Communication has become way too impersonal

We live in an increasingly impersonal world dominated by technology. Technology is wonderful when it works.

Writing a newspaper column is not as easy as you might think. I’ve started and stopped this week at least three times. I’ve erased — excuse me, deleted — my words more times than I want to admit to you. I guess that means I’ve put a little extra thought into this space this week.

The first effort was entirely too personal and I got about five paragraphs in and didn’t like the way I was whining. I’ve always worn my feelings on my sleeve and I suspect that by the time you read this, I may well have burned that bridge.

I hope not.

The second attempt was too much of a downer as well. I’ve always liked to think of myself as a “glass is half full” person. I don’t like being the person who stands outside and throws rocks at the glass house.

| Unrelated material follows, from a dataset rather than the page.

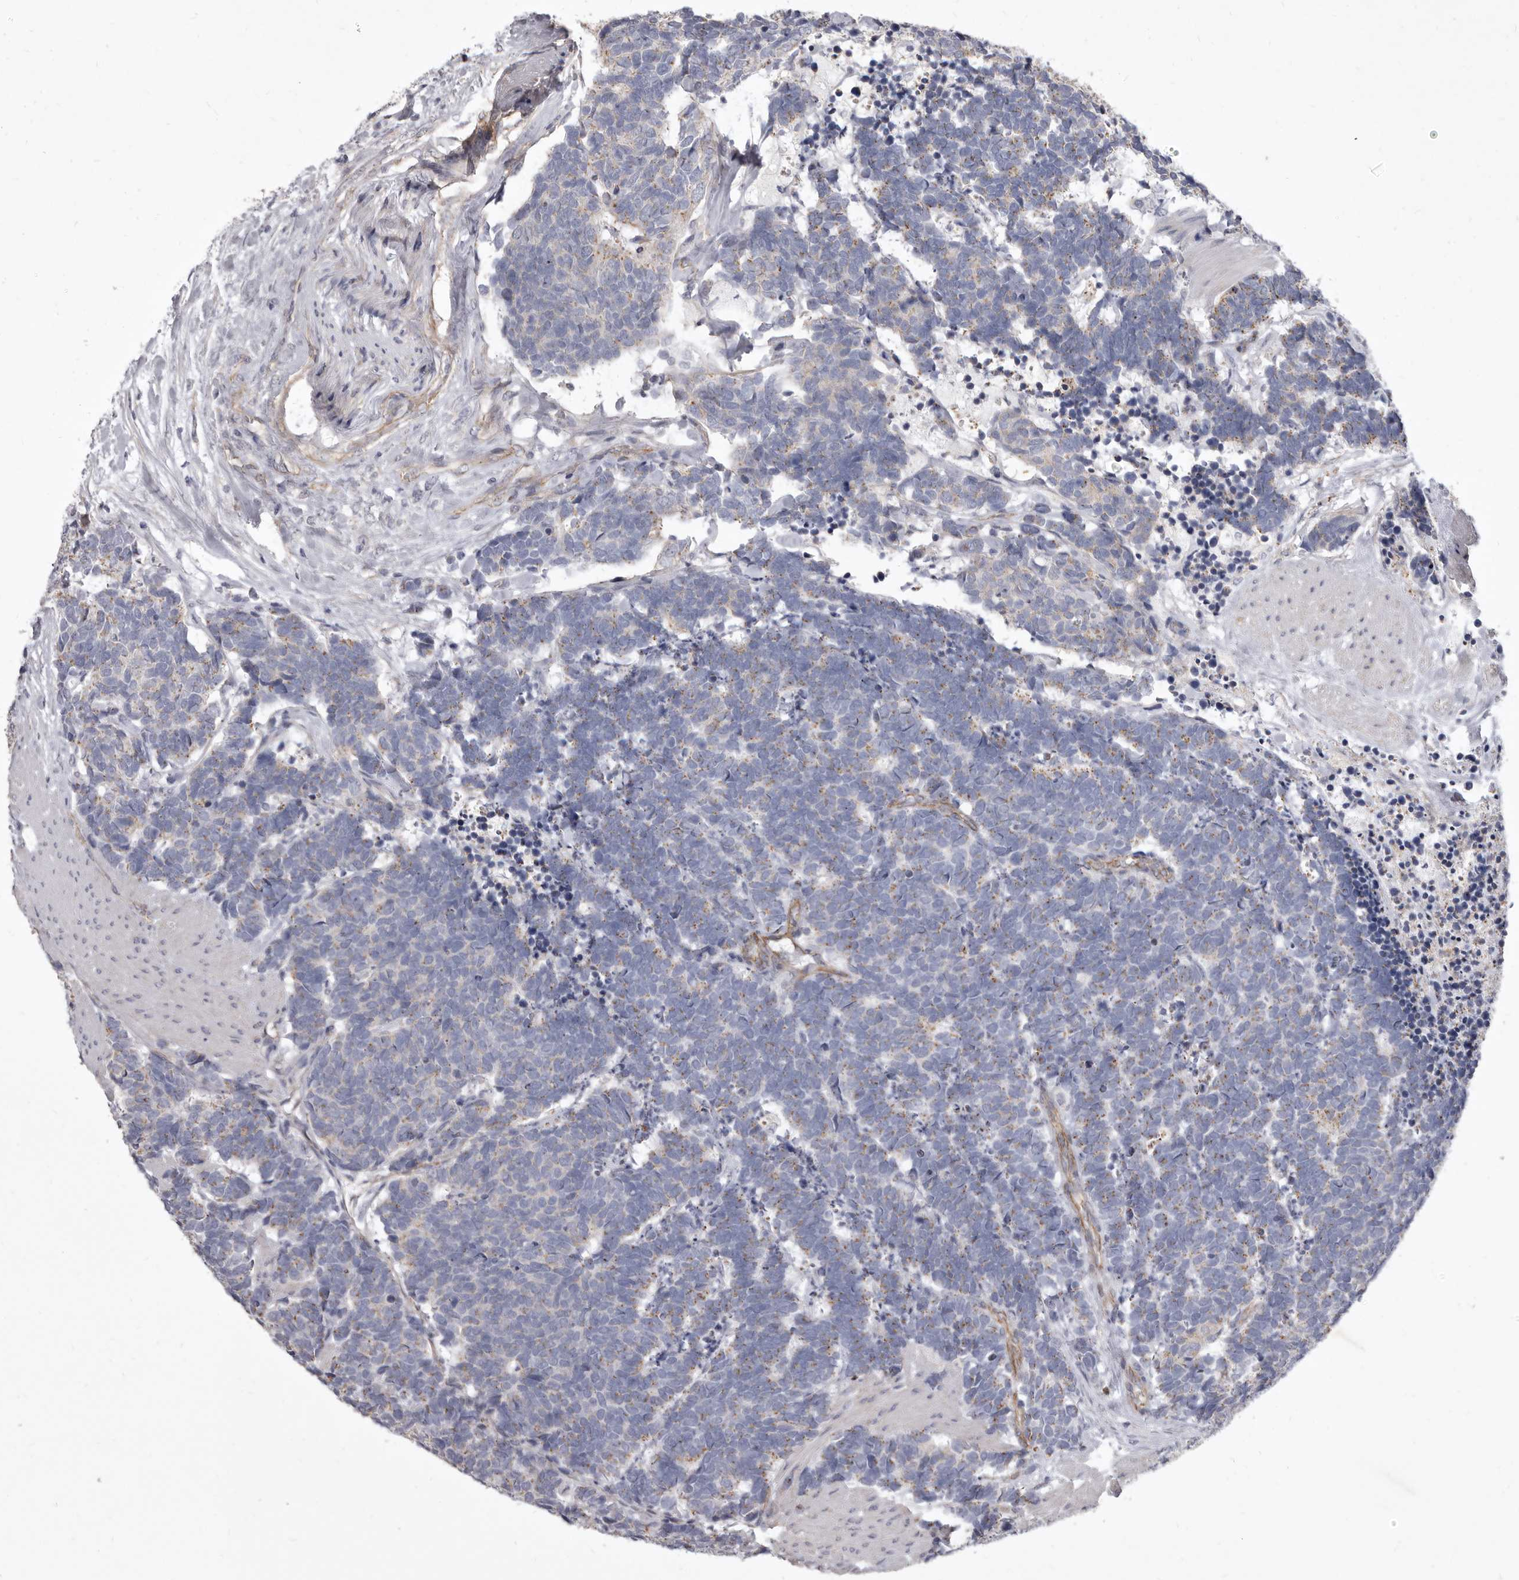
{"staining": {"intensity": "negative", "quantity": "none", "location": "none"}, "tissue": "carcinoid", "cell_type": "Tumor cells", "image_type": "cancer", "snomed": [{"axis": "morphology", "description": "Carcinoma, NOS"}, {"axis": "morphology", "description": "Carcinoid, malignant, NOS"}, {"axis": "topography", "description": "Urinary bladder"}], "caption": "Tumor cells are negative for brown protein staining in carcinoid. (DAB IHC with hematoxylin counter stain).", "gene": "P2RX6", "patient": {"sex": "male", "age": 57}}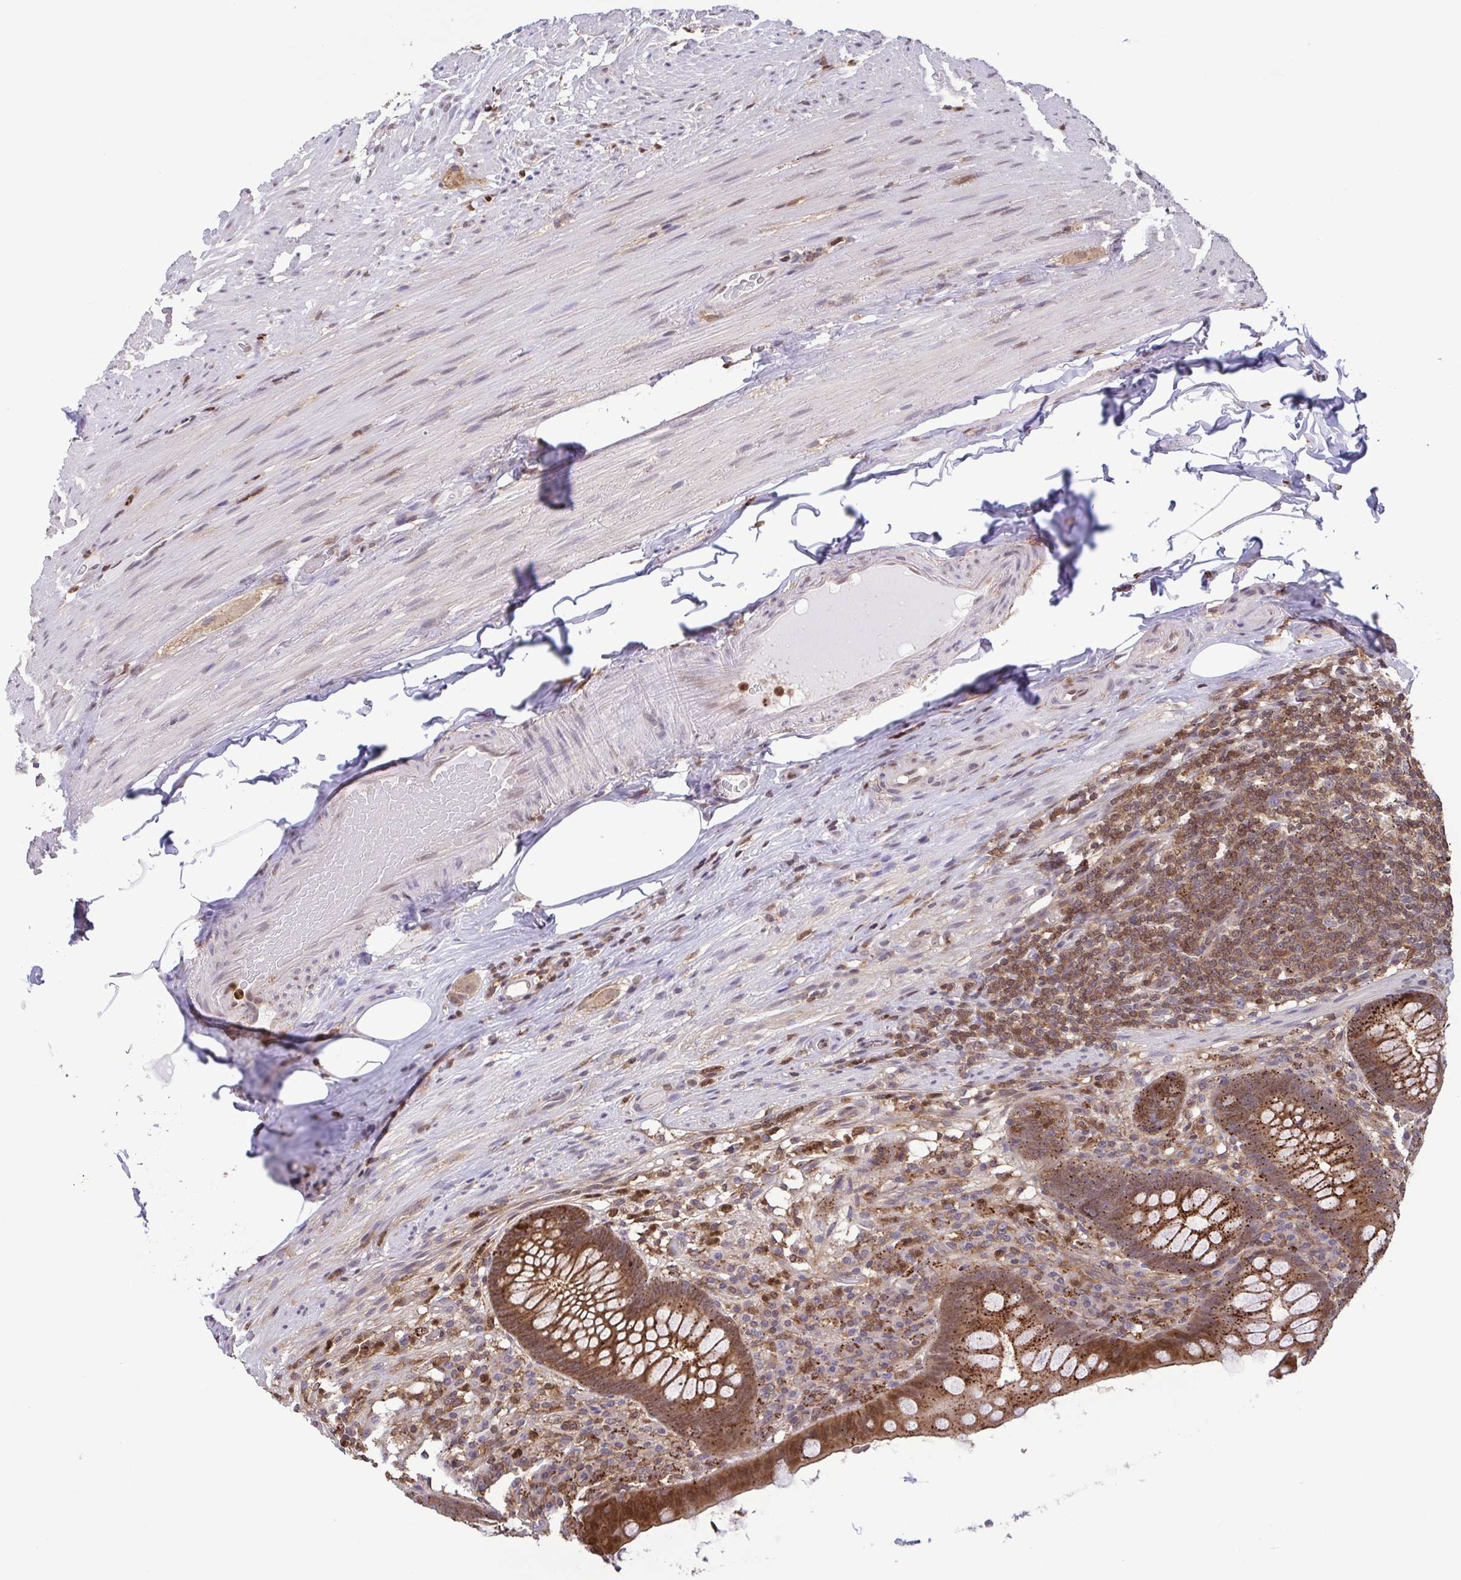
{"staining": {"intensity": "strong", "quantity": ">75%", "location": "cytoplasmic/membranous"}, "tissue": "appendix", "cell_type": "Glandular cells", "image_type": "normal", "snomed": [{"axis": "morphology", "description": "Normal tissue, NOS"}, {"axis": "topography", "description": "Appendix"}], "caption": "High-magnification brightfield microscopy of normal appendix stained with DAB (3,3'-diaminobenzidine) (brown) and counterstained with hematoxylin (blue). glandular cells exhibit strong cytoplasmic/membranous staining is identified in approximately>75% of cells.", "gene": "CHMP1B", "patient": {"sex": "male", "age": 71}}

Broken windows can be expensive to fix.

Maybe the third time will be the charm.

We live in an increasingly impersonal world dominated by technology. Technology is wonderful when it works.

Well, most of the time.

I’m not quite sure how I navigated the first five and a half decades of my life without Facebook, but I’m pretty confident that I did not live a deprived adolescence or young adulthood.

Yet I find myself waiting on the highly desired “like” to any given comment or situation that I felt was significant enough to make a comment on.

A “like” I would liken to the old Good Housekeeping Seal of Approval. An actual reply is even better.

Forgive me, some of you may not be aware what Good Housekeeping is. It’s a magazine. You know, something people hold in their hands and read. Kinda like the newspaper.

I have always considered Facebook as a means of communicating. After all, it’s so much easier, and I suppose less expensive, to comment on something posted on Facebook as opposed to picking up the phone and calling someone to actually speak directly with feedback to something.

Wait, that’s almost like telling someone face to face you agree or disagree with them.

Face-to-face would seem to be passe in modern culture.

It’s entirely too easy to sit at home, or at work (you know you check out Facebook at work), and type in a response without having to look at that person in the face.

Or — you can just choose to ignore someone altogether. That really started when somebody invented the answering machine.

Remember when the phone would ring and you’d almost break a leg running across the room to pick up the phone off the hook and you had no idea who it was that was on the other end of the line?

Then along came answering machines. You could sit across the room and hear the message someone was leaving. If it was someone you wanted to speak to, you could actually pick up the phone and start a conversation.

Fast forward a number of years, actually to 1984, and texting was developed by a Franco-German company. It was originally known as SMS technology. SMS is an acronym for short messaging service, short because texts were initially limited to 160 characters.

One source I came across said the first real “text” message wasn’t sent until 1992, from a PC, because way back then mobile phones didn’t come with typewriters, er, keyboards on them.

Now kids are “texting” near novels.

A dozen years later, in 2004, a really smart kid named Mark Zuckerberg and three of his buddies at Harvard developed Facebook, which has become one of the largest social media platforms in the world.

I know the President prefers Twitter, but I don’t tweet.

There’s also Instagram, which I do use occasionally.

When I first signed up for Facebook in 2009, I thought it might be a great way to communicate with family that I have become socially distanced from over the years.

I haven’t seen my sister, Joyce, face-to-face in seven years. That’s insane, and a little embarrassing, but it’s true. We do communicate by phone, actually verbalizing with each other from time to time.

I’ve been able to hook up with two of my first cousins who I haven’t seen in more than 30 years, but it’s always via Facebook. For whatever reason, none of us has typed a phone number into the smartphone and actually “spoken” with either of them.

Five other first or second cousins live in Georgia, all north of the Fall Line, but instead of, God forbid, actually driving to visit one another, or pick up the phone and call one another, we communicate via Facebook.

I guess, no, I know some form of communication is better than none.

All of which leads me back around to the whole point of this. Modern technology, this social media, certainly can be a good thing.

Technology and social media also can be extremely frustrating. I spent entirely too much time this past Wednesday waiting for that one communication that never came.

You might ask, why didn’t I pick up the phone and reach out. I can pretty much assure you that I would have verbalized something I would later have regretted.